**Task to carry out:** Swap each "series" in the lines below for "set" and leave everything else unchanged. Leave the pictures out of your answer.
╔══
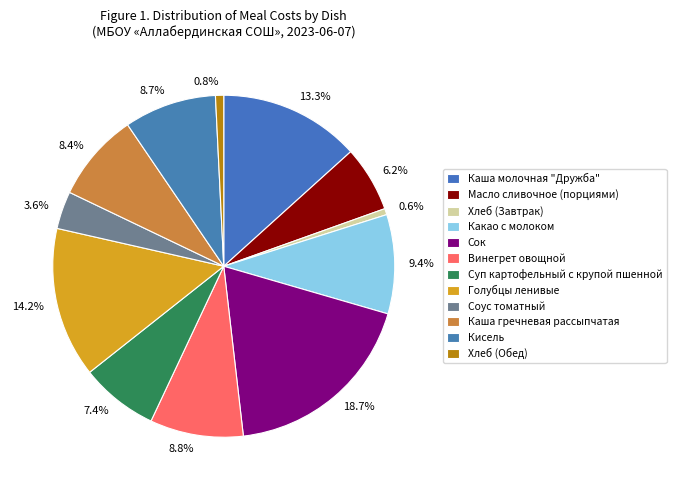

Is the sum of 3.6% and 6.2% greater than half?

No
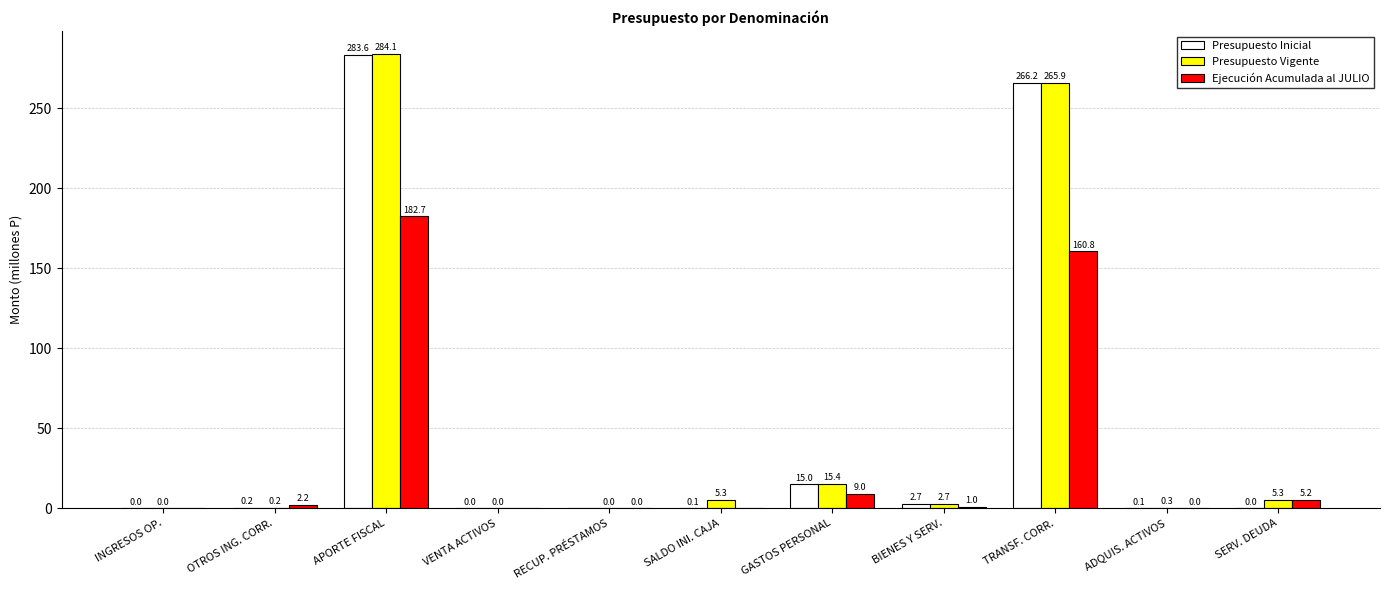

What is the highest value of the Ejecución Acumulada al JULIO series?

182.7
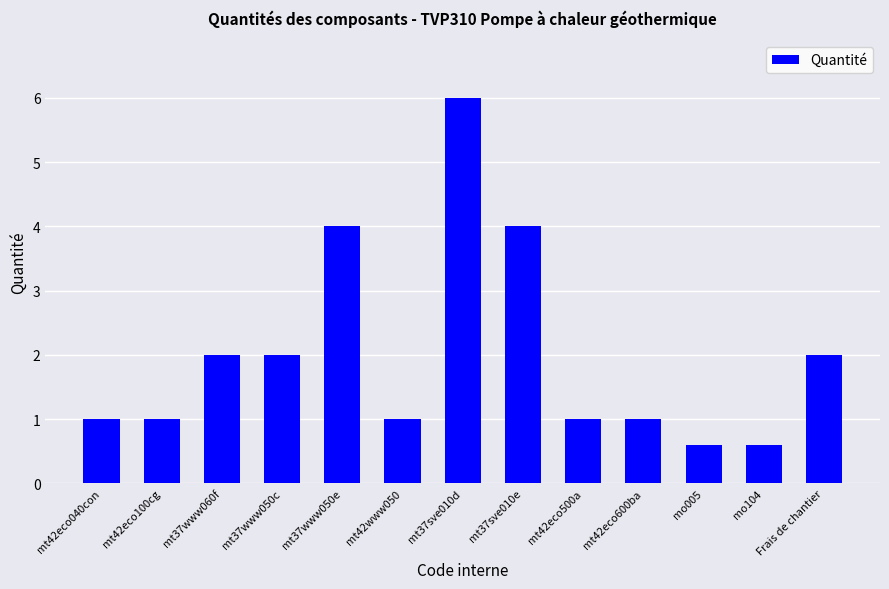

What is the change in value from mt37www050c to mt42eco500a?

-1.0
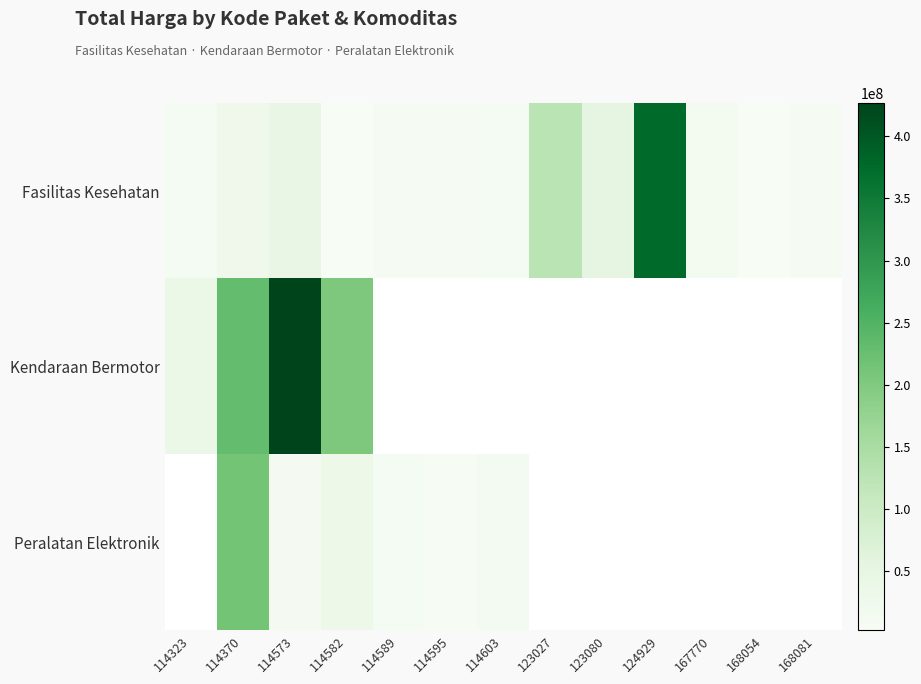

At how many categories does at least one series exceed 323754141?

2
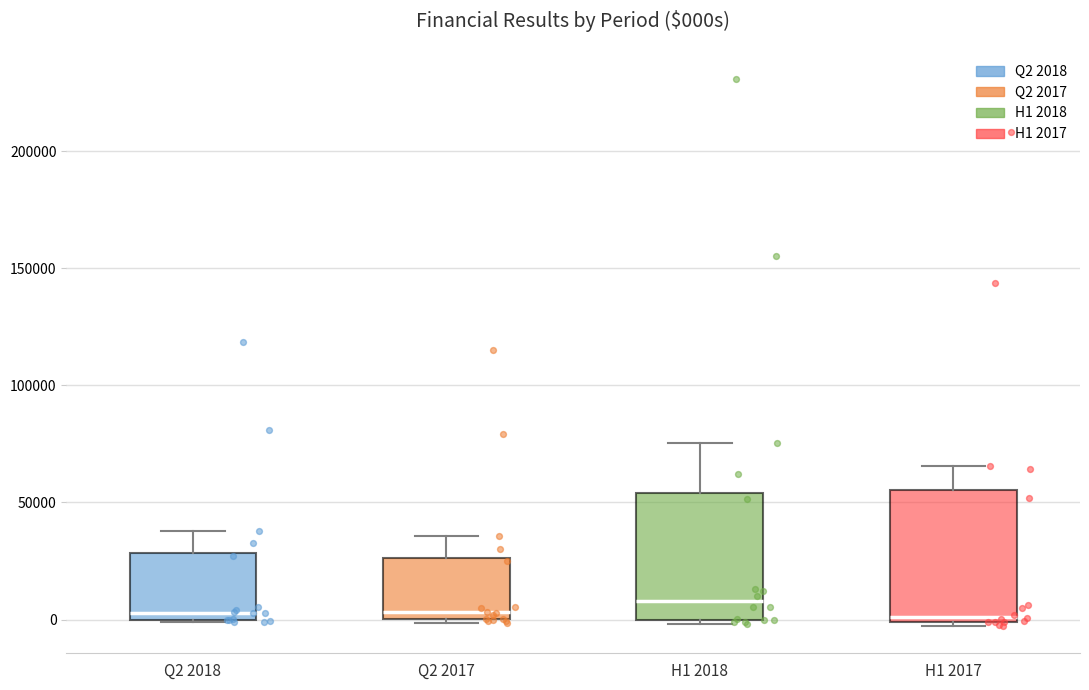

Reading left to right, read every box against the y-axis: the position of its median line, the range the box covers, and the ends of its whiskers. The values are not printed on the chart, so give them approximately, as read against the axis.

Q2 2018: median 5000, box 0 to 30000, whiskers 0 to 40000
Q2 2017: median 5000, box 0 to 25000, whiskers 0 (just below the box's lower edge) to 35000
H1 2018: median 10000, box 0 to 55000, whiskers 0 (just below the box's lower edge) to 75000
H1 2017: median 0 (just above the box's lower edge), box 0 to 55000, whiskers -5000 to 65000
╚══
**Solution for this task:**
Is the sum of 3.6% and 6.2% greater than half?

No

What is the highest value of the Ejecución Acumulada al JULIO set?

182.7

What is the change in value from mt37www050c to mt42eco500a?

-1.0

At how many categories does at least one set exceed 323754141?

2

Reading left to right, read every box against the y-axis: the position of its median line, the range the box covers, and the ends of its whiskers. The values are not printed on the chart, so give them approximately, as read against the axis.

Q2 2018: median 5000, box 0 to 30000, whiskers 0 to 40000
Q2 2017: median 5000, box 0 to 25000, whiskers 0 (just below the box's lower edge) to 35000
H1 2018: median 10000, box 0 to 55000, whiskers 0 (just below the box's lower edge) to 75000
H1 2017: median 0 (just above the box's lower edge), box 0 to 55000, whiskers -5000 to 65000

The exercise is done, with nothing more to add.